Apesar das ressalvas apontadas, o relatório salienta a importância da prevenção e do combate à desinformação científica. Para isso, lista uma série de recomendações práticas para que governos e sociedades contenham seu avanço. 

Entre elas, está a polêmica remoção de publicações de redes sociais, tal como aconteceu com o ex-presidente dos Estados Unidos Donald Trump. Em vez disso se concentrar nisso, o estudo propõe apoiar os programas de checagem de fatos.

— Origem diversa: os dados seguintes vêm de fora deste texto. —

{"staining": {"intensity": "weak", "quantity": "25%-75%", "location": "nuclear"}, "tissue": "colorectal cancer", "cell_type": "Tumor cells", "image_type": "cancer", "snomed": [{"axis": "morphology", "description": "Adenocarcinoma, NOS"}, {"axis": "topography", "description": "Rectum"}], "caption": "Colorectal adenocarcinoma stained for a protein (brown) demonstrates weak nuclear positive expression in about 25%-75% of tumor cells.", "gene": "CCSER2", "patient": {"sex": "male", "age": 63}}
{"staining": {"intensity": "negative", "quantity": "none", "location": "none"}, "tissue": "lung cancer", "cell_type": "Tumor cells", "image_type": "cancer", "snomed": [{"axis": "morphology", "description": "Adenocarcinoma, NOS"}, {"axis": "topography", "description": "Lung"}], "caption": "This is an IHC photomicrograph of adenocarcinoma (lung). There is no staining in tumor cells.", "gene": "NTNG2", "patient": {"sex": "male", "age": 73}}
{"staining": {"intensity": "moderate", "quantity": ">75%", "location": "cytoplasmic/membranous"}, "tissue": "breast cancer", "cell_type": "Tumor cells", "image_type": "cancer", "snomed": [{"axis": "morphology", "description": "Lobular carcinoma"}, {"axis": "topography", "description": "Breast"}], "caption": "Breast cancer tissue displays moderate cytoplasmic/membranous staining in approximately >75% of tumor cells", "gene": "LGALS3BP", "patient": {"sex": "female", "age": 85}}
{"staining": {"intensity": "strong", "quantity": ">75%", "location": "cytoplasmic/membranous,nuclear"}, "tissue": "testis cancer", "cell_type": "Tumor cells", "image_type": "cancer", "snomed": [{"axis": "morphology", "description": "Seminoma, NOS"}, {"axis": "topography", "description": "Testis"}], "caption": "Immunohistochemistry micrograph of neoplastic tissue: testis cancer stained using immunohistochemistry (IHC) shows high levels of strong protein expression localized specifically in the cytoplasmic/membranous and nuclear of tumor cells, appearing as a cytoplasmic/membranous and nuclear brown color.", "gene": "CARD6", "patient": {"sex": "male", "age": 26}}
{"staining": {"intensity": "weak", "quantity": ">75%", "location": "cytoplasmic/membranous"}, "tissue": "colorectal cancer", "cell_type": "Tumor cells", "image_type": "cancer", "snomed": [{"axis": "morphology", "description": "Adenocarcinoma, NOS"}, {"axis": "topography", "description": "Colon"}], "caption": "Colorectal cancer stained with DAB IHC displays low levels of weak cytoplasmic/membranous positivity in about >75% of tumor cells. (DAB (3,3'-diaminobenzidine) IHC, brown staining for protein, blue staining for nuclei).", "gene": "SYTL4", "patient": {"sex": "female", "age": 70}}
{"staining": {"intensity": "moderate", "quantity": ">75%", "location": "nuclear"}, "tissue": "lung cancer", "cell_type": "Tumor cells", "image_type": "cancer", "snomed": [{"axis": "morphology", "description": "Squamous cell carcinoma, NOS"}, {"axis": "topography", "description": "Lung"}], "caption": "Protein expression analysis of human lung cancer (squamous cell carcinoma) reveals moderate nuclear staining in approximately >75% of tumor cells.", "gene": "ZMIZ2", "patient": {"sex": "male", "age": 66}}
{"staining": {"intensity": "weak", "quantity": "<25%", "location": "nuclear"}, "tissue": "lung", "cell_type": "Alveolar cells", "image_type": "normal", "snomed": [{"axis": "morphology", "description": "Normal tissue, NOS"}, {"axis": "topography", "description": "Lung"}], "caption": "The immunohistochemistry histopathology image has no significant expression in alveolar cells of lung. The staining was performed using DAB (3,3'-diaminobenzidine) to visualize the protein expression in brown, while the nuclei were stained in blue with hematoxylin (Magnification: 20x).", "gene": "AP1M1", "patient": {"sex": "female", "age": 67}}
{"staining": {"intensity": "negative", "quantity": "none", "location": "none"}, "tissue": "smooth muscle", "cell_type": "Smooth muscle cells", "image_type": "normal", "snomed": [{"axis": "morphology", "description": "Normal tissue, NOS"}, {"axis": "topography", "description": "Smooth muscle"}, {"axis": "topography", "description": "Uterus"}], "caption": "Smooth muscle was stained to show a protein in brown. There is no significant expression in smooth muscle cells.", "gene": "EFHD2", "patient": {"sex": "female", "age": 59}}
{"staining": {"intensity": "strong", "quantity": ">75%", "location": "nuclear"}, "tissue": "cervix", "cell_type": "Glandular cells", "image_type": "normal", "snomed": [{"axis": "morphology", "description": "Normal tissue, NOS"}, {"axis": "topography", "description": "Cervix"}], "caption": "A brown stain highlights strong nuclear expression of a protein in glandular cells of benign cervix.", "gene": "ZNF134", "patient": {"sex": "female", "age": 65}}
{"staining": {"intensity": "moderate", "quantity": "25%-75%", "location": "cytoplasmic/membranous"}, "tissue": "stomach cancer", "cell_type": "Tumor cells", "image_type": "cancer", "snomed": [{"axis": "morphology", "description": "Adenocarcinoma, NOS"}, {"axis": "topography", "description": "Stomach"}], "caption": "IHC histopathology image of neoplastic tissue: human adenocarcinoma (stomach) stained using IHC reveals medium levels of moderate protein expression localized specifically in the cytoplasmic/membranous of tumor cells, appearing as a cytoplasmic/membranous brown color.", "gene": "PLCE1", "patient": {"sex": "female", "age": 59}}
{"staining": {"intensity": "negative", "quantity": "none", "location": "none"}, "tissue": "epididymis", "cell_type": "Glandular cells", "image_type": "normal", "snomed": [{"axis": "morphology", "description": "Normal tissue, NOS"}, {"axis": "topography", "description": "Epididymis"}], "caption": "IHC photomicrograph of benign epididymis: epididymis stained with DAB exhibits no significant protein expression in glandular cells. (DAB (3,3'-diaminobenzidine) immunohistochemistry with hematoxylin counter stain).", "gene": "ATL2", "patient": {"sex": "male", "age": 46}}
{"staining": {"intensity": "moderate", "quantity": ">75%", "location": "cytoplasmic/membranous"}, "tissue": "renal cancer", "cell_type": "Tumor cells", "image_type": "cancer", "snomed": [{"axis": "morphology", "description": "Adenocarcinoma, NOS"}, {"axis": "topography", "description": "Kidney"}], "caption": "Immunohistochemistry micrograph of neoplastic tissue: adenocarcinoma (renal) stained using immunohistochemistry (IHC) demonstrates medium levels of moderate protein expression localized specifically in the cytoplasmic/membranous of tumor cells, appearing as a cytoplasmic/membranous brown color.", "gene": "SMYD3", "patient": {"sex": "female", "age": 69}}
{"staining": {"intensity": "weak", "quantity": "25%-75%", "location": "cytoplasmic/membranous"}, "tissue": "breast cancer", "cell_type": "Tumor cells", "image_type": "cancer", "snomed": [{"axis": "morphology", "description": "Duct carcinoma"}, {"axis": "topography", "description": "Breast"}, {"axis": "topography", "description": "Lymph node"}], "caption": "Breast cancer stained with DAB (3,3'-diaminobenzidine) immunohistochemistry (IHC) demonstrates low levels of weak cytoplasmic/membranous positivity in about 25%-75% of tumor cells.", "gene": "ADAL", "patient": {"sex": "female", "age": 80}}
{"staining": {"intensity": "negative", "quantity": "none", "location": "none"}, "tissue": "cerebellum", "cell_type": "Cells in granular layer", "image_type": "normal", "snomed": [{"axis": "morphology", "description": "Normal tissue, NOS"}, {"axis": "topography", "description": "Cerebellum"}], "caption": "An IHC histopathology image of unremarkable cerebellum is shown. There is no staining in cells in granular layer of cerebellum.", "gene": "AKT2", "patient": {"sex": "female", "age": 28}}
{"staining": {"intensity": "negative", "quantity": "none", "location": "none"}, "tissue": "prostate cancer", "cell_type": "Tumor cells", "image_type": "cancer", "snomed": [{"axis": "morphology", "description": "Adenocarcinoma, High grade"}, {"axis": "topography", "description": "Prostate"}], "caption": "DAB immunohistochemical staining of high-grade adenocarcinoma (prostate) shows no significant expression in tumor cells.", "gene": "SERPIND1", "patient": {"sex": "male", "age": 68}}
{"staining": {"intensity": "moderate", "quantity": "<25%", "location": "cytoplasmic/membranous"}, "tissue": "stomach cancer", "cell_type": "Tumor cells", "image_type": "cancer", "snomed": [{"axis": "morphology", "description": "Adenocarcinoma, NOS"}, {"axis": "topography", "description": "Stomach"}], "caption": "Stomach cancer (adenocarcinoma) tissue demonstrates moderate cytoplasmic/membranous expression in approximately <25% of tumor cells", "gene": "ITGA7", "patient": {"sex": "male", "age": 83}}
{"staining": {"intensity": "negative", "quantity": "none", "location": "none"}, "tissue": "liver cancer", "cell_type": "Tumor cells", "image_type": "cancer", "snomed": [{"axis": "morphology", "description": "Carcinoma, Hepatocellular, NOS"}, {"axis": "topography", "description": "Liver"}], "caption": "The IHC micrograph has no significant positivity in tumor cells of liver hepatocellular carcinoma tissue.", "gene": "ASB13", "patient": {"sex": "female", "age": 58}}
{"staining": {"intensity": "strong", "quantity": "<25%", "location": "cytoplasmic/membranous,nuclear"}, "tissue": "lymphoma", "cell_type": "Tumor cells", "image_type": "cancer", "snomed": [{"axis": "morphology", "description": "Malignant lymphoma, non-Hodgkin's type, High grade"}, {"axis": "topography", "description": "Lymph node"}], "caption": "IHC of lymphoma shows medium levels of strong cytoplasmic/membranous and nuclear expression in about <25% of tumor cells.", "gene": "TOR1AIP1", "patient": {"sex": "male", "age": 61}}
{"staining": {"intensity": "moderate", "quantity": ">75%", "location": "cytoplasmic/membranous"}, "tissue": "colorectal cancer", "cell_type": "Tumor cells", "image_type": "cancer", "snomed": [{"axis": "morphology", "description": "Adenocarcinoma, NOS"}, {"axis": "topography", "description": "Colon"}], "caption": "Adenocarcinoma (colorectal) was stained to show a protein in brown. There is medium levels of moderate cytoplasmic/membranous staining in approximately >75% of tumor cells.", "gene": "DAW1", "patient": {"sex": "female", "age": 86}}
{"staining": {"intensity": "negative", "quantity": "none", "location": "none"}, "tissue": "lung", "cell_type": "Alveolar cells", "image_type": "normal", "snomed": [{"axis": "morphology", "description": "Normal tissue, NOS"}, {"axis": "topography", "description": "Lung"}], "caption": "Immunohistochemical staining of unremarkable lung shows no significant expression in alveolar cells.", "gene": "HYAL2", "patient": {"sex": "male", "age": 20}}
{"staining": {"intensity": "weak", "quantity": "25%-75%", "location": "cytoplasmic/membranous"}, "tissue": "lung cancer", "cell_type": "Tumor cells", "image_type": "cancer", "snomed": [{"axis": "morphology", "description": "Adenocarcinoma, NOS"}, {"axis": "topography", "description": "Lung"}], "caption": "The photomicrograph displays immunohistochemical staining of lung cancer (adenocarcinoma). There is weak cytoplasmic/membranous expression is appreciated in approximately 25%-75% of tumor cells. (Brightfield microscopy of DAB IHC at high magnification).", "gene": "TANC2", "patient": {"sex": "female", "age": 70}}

De acordo com o professor Kelly, “a verificação de fatos é especialmente importante, e essa é uma área onde a comunidade científica pode ajudar”.

A pesquisa sugere também que o combate à desinformação ocorra além das grandes plataformas de mídia social, dando maior atenção para o combate à desinformação nas plataformas de mensagem privada.

No entanto, o estudo é cuidadoso quanto a um ponto sensível quando o assunto é moderação de conteúdo:  a privacidade do usuário.

O relatório sustenta que preservar  a criptografia de ponta a ponta é essencial, defendendo intervenções que não exijam conhecimento prévio do conteúdo de uma mensagem.

Este é um dos pontos mais complexos do debate sobre moderação. Organizações dedicadas a proteger direitos das crianças e autoridades de segurança pública são contra a criptografia de ponta a ponta porque ela dificulta a identificação e punição de criminosos.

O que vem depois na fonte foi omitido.